Work request
Please return every entry below exactly as written, without any of its pictures.

[Data records]
◇ ◇ ◇

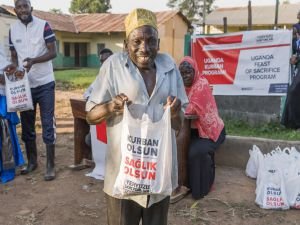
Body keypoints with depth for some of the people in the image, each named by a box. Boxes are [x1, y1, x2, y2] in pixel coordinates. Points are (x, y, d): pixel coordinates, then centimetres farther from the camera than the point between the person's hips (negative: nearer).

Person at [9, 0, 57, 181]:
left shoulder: (44, 25, -6)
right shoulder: (12, 29, 7)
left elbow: (53, 52, -10)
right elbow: (14, 56, 13)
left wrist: (34, 60, -26)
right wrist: (14, 68, -9)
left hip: (44, 84, -4)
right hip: (24, 84, 5)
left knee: (48, 125, -3)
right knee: (27, 125, 12)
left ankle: (50, 166, 4)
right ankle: (32, 161, 27)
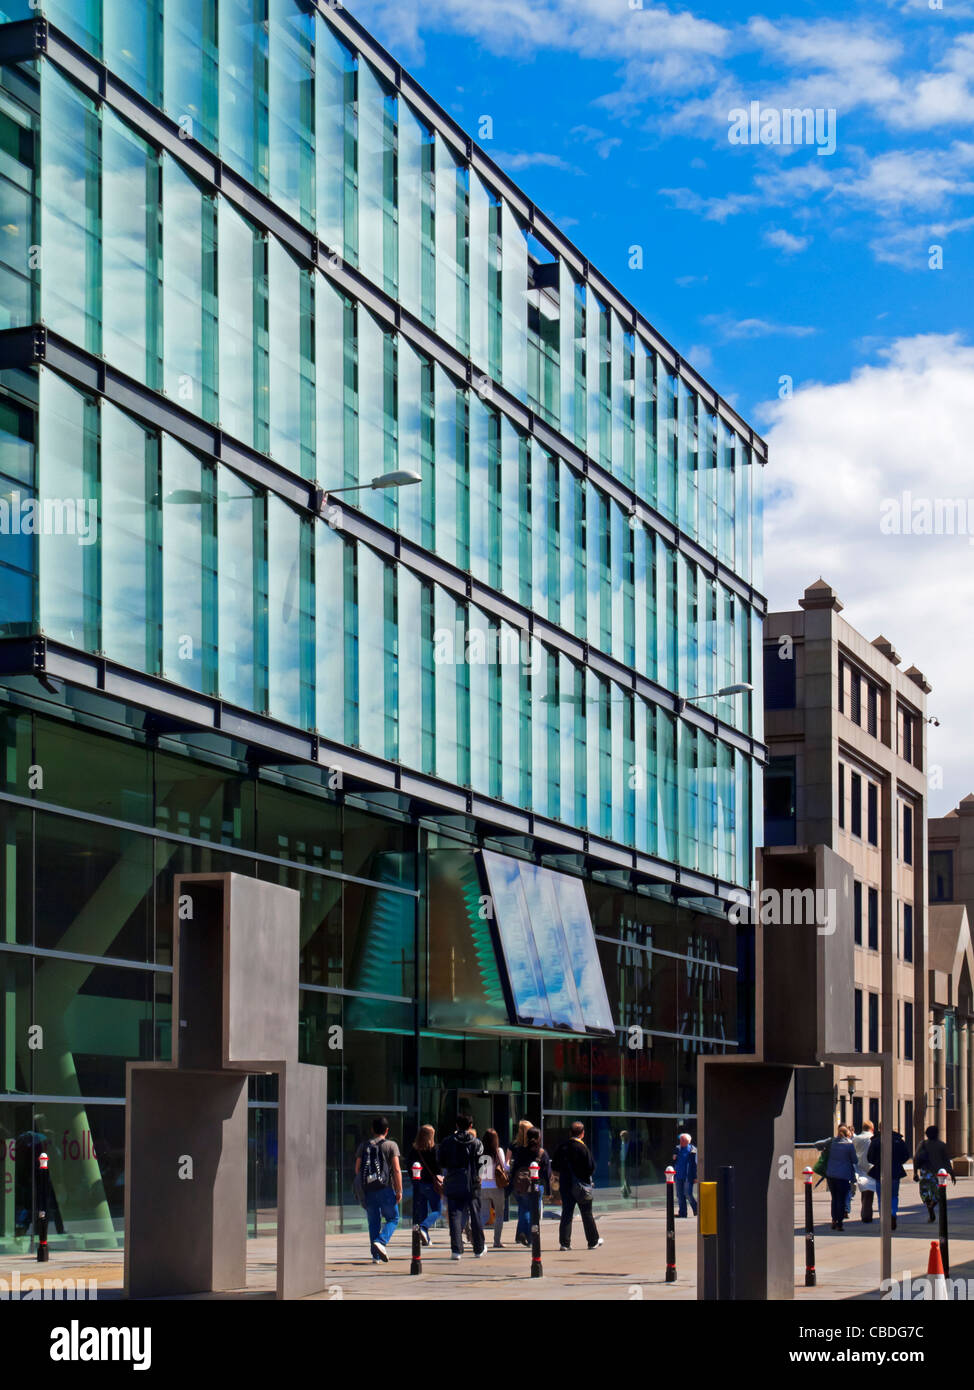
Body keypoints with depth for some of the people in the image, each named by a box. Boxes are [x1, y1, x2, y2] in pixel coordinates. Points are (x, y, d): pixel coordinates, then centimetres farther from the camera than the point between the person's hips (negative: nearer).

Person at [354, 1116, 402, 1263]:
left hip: (368, 1189, 3)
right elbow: (397, 1170, -8)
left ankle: (376, 1255, 4)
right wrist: (399, 1190, -4)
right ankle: (381, 1242, -16)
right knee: (393, 1219, 9)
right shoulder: (391, 1145, -1)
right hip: (385, 1188, -3)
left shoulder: (364, 1146, 10)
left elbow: (357, 1169, 10)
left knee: (373, 1222, 9)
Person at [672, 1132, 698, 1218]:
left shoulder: (692, 1150, -6)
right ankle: (682, 1212, 13)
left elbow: (695, 1164, -7)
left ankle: (696, 1209, 12)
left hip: (688, 1176, -6)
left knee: (688, 1194, -8)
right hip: (679, 1176, 6)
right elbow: (673, 1163, 20)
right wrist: (673, 1159, -4)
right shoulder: (678, 1149, 12)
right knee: (680, 1195, 6)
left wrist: (695, 1177, -11)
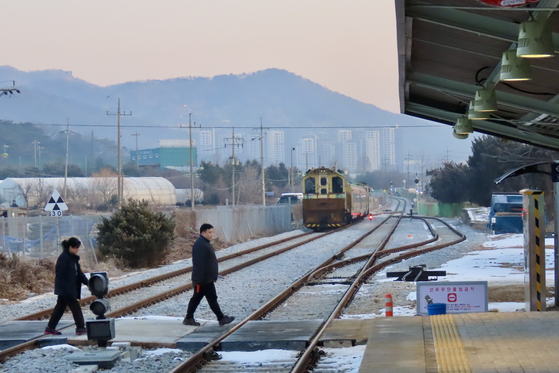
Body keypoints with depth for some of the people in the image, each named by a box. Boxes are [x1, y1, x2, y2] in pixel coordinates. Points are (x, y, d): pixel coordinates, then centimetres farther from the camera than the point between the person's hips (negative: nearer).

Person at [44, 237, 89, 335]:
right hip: (65, 289, -10)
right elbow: (60, 275, -20)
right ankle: (80, 328, 1)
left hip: (71, 289, 10)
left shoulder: (73, 258, 11)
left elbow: (79, 272, 17)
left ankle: (50, 328, 20)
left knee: (60, 307, 13)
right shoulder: (63, 258, -18)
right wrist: (65, 289, -23)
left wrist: (87, 282, 10)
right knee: (75, 307, -5)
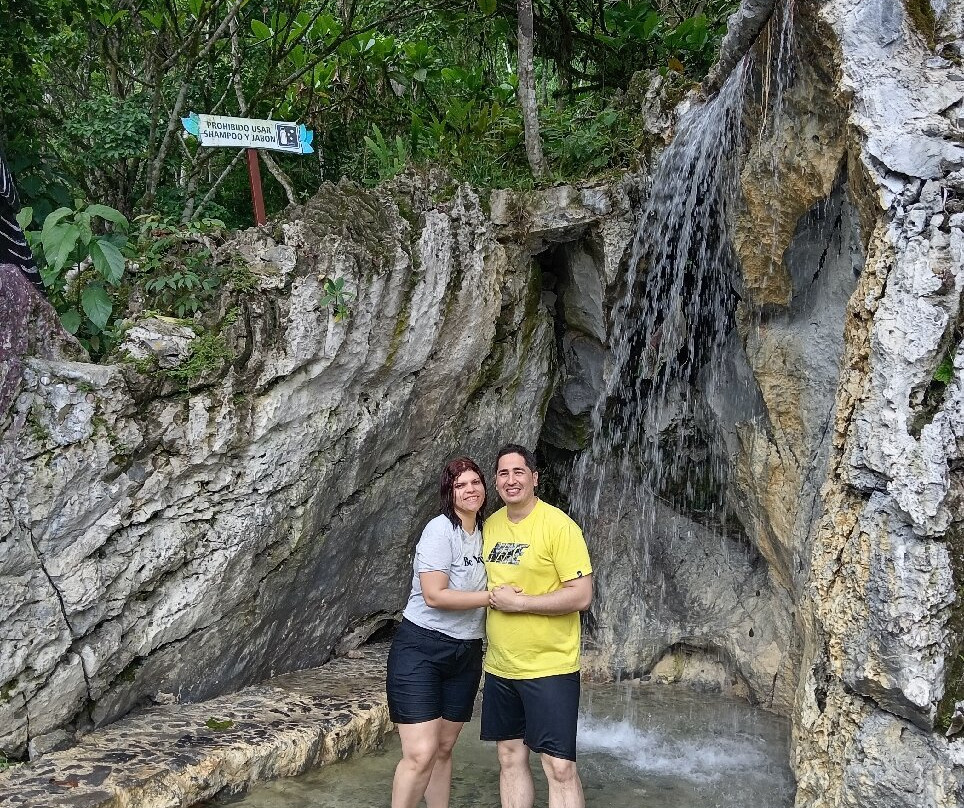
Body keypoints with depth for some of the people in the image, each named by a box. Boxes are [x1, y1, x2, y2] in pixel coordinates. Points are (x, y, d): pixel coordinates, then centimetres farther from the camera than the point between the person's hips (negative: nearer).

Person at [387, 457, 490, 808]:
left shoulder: (485, 533, 9)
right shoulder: (440, 529, -13)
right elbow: (434, 595, -21)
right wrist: (492, 597, -17)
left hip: (466, 654, 7)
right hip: (421, 649, -7)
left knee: (444, 749, 12)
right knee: (421, 753, -12)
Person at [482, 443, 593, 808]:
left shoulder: (558, 524, -14)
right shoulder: (491, 525, 6)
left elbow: (581, 596, -17)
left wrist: (517, 602, -19)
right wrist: (492, 597, -2)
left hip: (550, 667, -6)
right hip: (499, 668, 6)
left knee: (559, 767, -4)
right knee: (510, 757, 14)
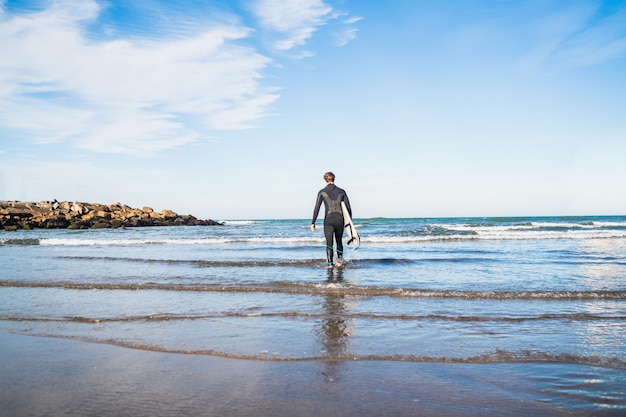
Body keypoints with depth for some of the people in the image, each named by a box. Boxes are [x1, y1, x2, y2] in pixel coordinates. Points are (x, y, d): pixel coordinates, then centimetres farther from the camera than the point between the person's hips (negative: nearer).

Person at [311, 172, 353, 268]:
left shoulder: (322, 192, 0)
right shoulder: (341, 191, 5)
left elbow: (317, 208, -4)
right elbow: (348, 208, 5)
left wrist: (313, 223, -1)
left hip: (328, 220, -2)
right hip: (340, 219, 2)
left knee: (329, 243, 1)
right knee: (339, 241, 21)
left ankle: (330, 263, -8)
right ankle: (340, 259, 16)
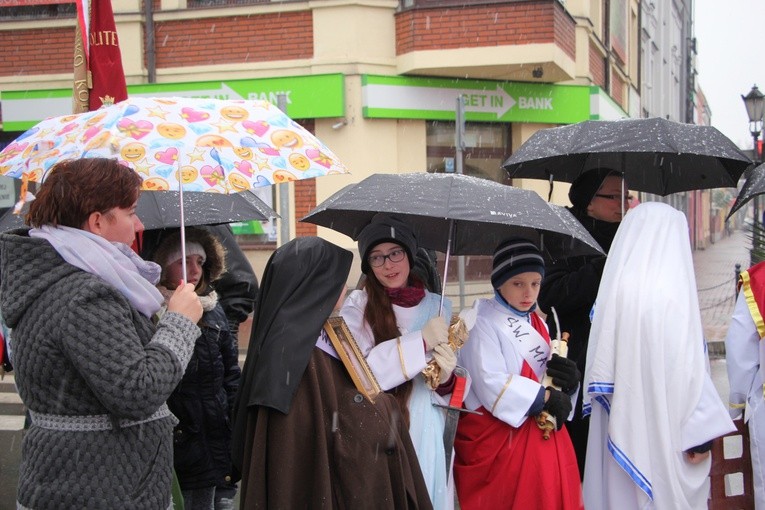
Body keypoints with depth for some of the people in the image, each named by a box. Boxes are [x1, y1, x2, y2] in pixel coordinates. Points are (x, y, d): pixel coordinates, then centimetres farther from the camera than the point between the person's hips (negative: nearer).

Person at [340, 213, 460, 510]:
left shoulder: (438, 307, 6)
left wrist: (446, 380, -14)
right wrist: (421, 341, -20)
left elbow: (454, 392, 9)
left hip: (426, 439, 3)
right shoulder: (357, 305, -2)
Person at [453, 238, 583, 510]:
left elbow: (549, 377, 15)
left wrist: (569, 380, -7)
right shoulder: (482, 323, -7)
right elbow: (492, 385, -18)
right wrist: (546, 397, -13)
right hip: (497, 441, -6)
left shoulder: (538, 324, 14)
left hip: (544, 436, 7)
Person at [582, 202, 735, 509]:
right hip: (664, 431, -6)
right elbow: (687, 369, -16)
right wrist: (702, 434, -9)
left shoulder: (614, 288, 1)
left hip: (618, 427, 6)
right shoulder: (672, 294, -16)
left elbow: (599, 363, 7)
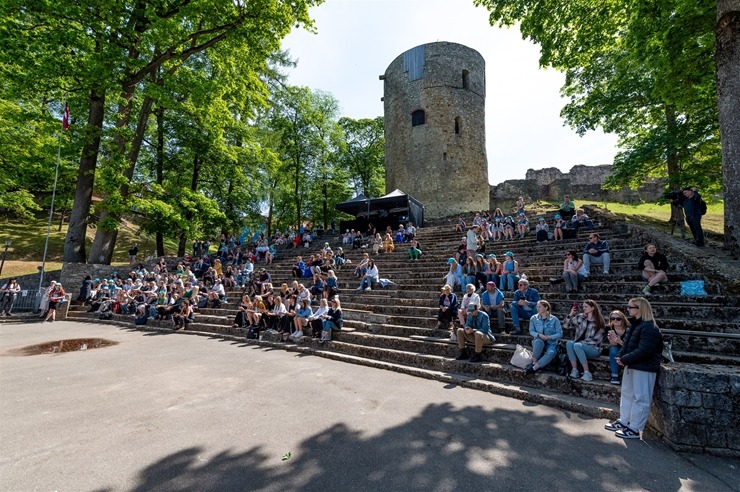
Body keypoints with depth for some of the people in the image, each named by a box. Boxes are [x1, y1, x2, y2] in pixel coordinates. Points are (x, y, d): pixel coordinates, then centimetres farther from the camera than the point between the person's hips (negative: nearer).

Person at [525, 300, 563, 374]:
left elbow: (560, 334, -3)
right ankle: (534, 363, -27)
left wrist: (549, 337, -20)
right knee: (538, 341, -37)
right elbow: (531, 331, 3)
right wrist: (539, 335, -19)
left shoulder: (554, 319, -1)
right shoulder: (534, 318, 3)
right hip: (538, 342, 1)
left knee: (551, 353, -35)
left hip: (551, 343, -1)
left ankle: (534, 368, -34)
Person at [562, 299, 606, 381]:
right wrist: (570, 315, -5)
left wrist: (583, 342, -15)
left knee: (577, 346, -33)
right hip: (579, 346, 4)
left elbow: (597, 340, -8)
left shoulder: (599, 322, -3)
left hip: (593, 349, -4)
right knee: (569, 343, -28)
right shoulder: (580, 317, 7)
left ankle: (587, 373, -25)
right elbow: (565, 327, 6)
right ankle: (574, 370, -24)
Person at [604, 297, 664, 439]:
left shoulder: (649, 328, -20)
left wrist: (625, 359, -19)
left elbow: (643, 351, -25)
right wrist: (620, 356, -1)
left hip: (644, 369, -10)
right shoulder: (634, 325, 10)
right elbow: (626, 344, 14)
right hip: (631, 366, 10)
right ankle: (623, 421, 30)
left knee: (640, 398, 1)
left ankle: (634, 429, 10)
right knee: (626, 394, 18)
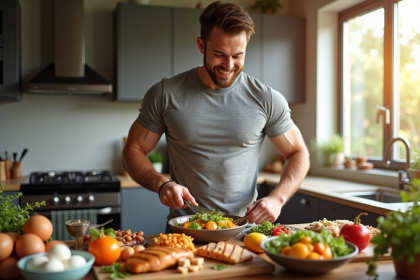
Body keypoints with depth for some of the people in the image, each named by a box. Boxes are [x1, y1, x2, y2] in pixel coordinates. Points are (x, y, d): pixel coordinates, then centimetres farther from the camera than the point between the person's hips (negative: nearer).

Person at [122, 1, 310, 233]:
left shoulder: (267, 100, -1)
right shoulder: (165, 94, -2)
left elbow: (298, 154, 8)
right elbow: (133, 151, 5)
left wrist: (277, 198, -9)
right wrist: (161, 184, -14)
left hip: (243, 227, 1)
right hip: (183, 229, 0)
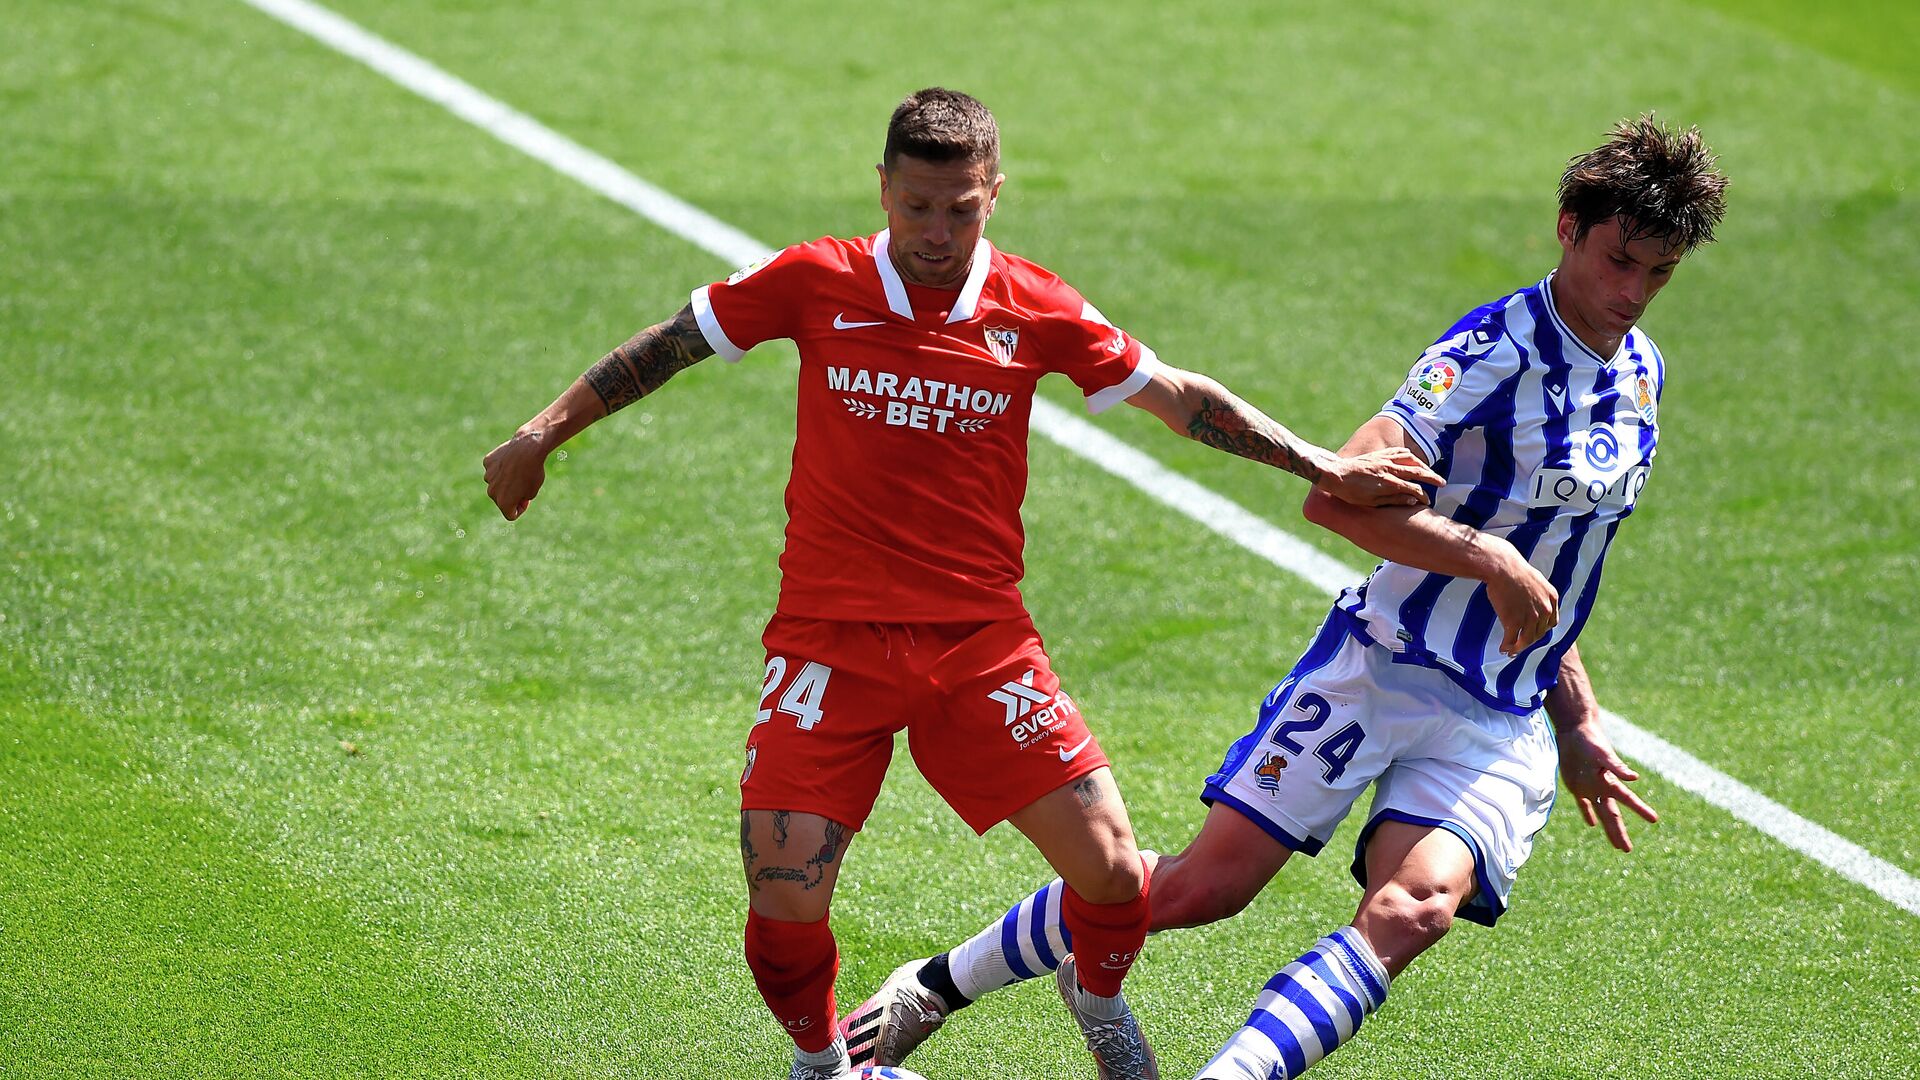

◇ ◇ ◇

Answer to the exercise
Body keypoints with depth for some of the people in the image, each named by a box. Boxes are [x1, y1, x2, y2] in pixel coordinates. Points are (x, y, d): pixel coordinates, then centimetres farther from the camera than the point between the person's hips (negative: nearer).

Person at [9, 0, 57, 181]:
left shoulder: (44, 25, -6)
right shoulder: (12, 29, 7)
left elbow: (53, 52, -10)
right elbow: (14, 56, 13)
left wrist: (34, 60, -26)
right wrist: (14, 68, -9)
left hip: (44, 84, -4)
right hip: (24, 84, 5)
left knee: (48, 125, -3)
right knee: (27, 125, 12)
left ankle: (50, 166, 4)
right ankle: (32, 161, 27)
Body keypoints with depth for some of the people in the image, each named by a box. Boxes are [x1, y1, x2, y2] in pixel coordinates. Points are (x, y, d): pixel coordinates, then centimetres farther from the camera than the point between the person's hips (negative: nearer).

Person at [354, 1116, 402, 1263]:
left hip: (368, 1189, 3)
right elbow: (397, 1170, -8)
left ankle: (376, 1255, 4)
right wrist: (399, 1190, -4)
right ankle: (381, 1242, -16)
right knee: (393, 1219, 9)
right shoulder: (391, 1145, -1)
right hip: (385, 1188, -3)
left shoulder: (364, 1146, 10)
left elbow: (357, 1169, 10)
left knee: (373, 1222, 9)
Person at [672, 1132, 698, 1218]:
left shoulder: (692, 1150, -6)
right ankle: (682, 1212, 13)
left elbow: (695, 1164, -7)
left ankle: (696, 1209, 12)
left hip: (688, 1176, -6)
left knee: (688, 1194, -8)
right hip: (679, 1176, 6)
right elbow: (673, 1163, 20)
right wrist: (673, 1159, -4)
right shoulder: (678, 1149, 12)
right knee: (680, 1195, 6)
left wrist: (695, 1177, -11)
Body keypoints with depth for some of the people in the image, each named by a box. Boxes are [x1, y1, x2, y2] in pixel coordinates. Points are (x, y, d): pixel coordinates, then centimetres farther from the camera than the point between the person's hips (negative: nearer).

Person at [44, 237, 89, 335]:
right hip: (65, 289, -10)
right elbow: (60, 275, -20)
right ankle: (80, 328, 1)
left hip: (71, 289, 10)
left shoulder: (73, 258, 11)
left elbow: (79, 272, 17)
left ankle: (50, 328, 20)
left knee: (60, 307, 13)
right shoulder: (63, 258, -18)
right wrist: (65, 289, -23)
left wrist: (87, 282, 10)
right knee: (75, 307, -5)
Body keypoints with depth for some of the people in the image, each named by a box. Boxes are [x1, y1, x2, y2] in pixel coordinates. Points are (x, y, d): pixel coordinates, then centimetres farther from the camera than the point between the person's hips (negative: nearer).

Person at [387, 457, 490, 808]:
left shoulder: (485, 533, 9)
right shoulder: (440, 529, -13)
right elbow: (434, 595, -21)
right wrist: (492, 597, -17)
left hip: (466, 654, 7)
right hip: (421, 649, -7)
left knee: (444, 749, 12)
right knee: (421, 753, -12)
Person at [482, 443, 593, 808]:
left shoulder: (558, 524, -14)
right shoulder: (491, 525, 6)
left elbow: (581, 596, -17)
left wrist: (517, 602, -19)
right wrist: (492, 597, -2)
left hip: (550, 667, -6)
right hip: (499, 668, 6)
left knee: (559, 767, -4)
right knee: (510, 757, 14)
Body keypoints with depth for some of the people in the image, each named by a box. Boxes are [x1, y1, x2, y2] in pixel coordinates. Points are (x, y, d): pixel coordinates, then centimetres farther from the camera than the point between the person's hips (negative: nearer).

Person at [311, 172, 353, 268]:
left shoulder: (322, 192, 0)
right shoulder: (341, 191, 5)
left elbow: (317, 208, -4)
right elbow: (348, 208, 5)
left wrist: (313, 223, -1)
left hip: (328, 220, -2)
right hip: (340, 219, 2)
left knee: (329, 243, 1)
right knee: (339, 241, 21)
left ankle: (330, 263, -8)
right ankle: (340, 259, 16)
Body keypoints with depth for some of the people in the image, each named by a box. Boxes are [x1, y1, x2, y2] in pixel coordinates. Points are (x, y, d): pixel coordinates, then centimetres farther from the camera than the point between the person's hips (negative: nearer).

Person at [340, 213, 460, 510]:
left shoulder: (438, 307, 6)
left wrist: (446, 380, -14)
right wrist: (421, 341, -20)
left elbow: (454, 392, 9)
left hip: (426, 439, 3)
right shoulder: (357, 305, -2)
Person at [453, 238, 583, 510]:
left elbow: (549, 377, 15)
left wrist: (569, 380, -7)
right shoulder: (482, 323, -7)
right elbow: (492, 385, -18)
right wrist: (546, 397, -13)
right hip: (497, 441, -6)
left shoulder: (538, 324, 14)
left hip: (544, 436, 7)
Person at [582, 202, 735, 509]:
right hip: (664, 431, -6)
right elbow: (687, 369, -16)
right wrist: (702, 434, -9)
left shoulder: (614, 288, 1)
left hip: (618, 427, 6)
right shoulder: (672, 294, -16)
left elbow: (599, 363, 7)
Body keypoints with depth for some of the people in the image, each named by a box. Boxes are [x1, y1, x2, y2] in pixel coordinates. Points are (x, y, d): pixel coordinates, then centimetres farther from the camera than the point between the person's hips (negative: nearer).

Person at [525, 300, 563, 374]:
left elbow: (560, 334, -3)
right ankle: (534, 363, -27)
left wrist: (549, 337, -20)
right knee: (538, 341, -37)
right elbow: (531, 331, 3)
right wrist: (539, 335, -19)
left shoulder: (554, 319, -1)
right shoulder: (534, 318, 3)
right hip: (538, 342, 1)
left knee: (551, 353, -35)
left hip: (551, 343, -1)
left ankle: (534, 368, -34)
Person at [562, 299, 606, 381]:
right wrist: (570, 315, -5)
left wrist: (583, 342, -15)
left knee: (577, 346, -33)
right hip: (579, 346, 4)
left elbow: (597, 340, -8)
left shoulder: (599, 322, -3)
left hip: (593, 349, -4)
right knee: (569, 343, -28)
right shoulder: (580, 317, 7)
left ankle: (587, 373, -25)
right elbow: (565, 327, 6)
right ankle: (574, 370, -24)
Person at [604, 297, 664, 439]:
left shoulder: (649, 328, -20)
left wrist: (625, 359, -19)
left elbow: (643, 351, -25)
right wrist: (620, 356, -1)
left hip: (644, 369, -10)
right shoulder: (634, 325, 10)
right elbow: (626, 344, 14)
right hip: (631, 366, 10)
right ankle: (623, 421, 30)
left knee: (640, 398, 1)
left ankle: (634, 429, 10)
right knee: (626, 394, 18)
Body keypoints with depth for some of the people in the image, each named by a box. Boxes are [x1, y1, x2, y2] in pixel coordinates. Points are (x, y, d): pixel coordinates, then centimetres farther from the camera than the point between the person's hips (negative: nearer).

Person at [122, 1, 310, 233]:
left shoulder: (267, 100, -1)
right shoulder: (165, 94, -2)
left elbow: (298, 154, 8)
right elbow: (133, 151, 5)
left wrist: (277, 198, -9)
right wrist: (161, 184, -14)
left hip: (243, 227, 1)
right hip: (183, 229, 0)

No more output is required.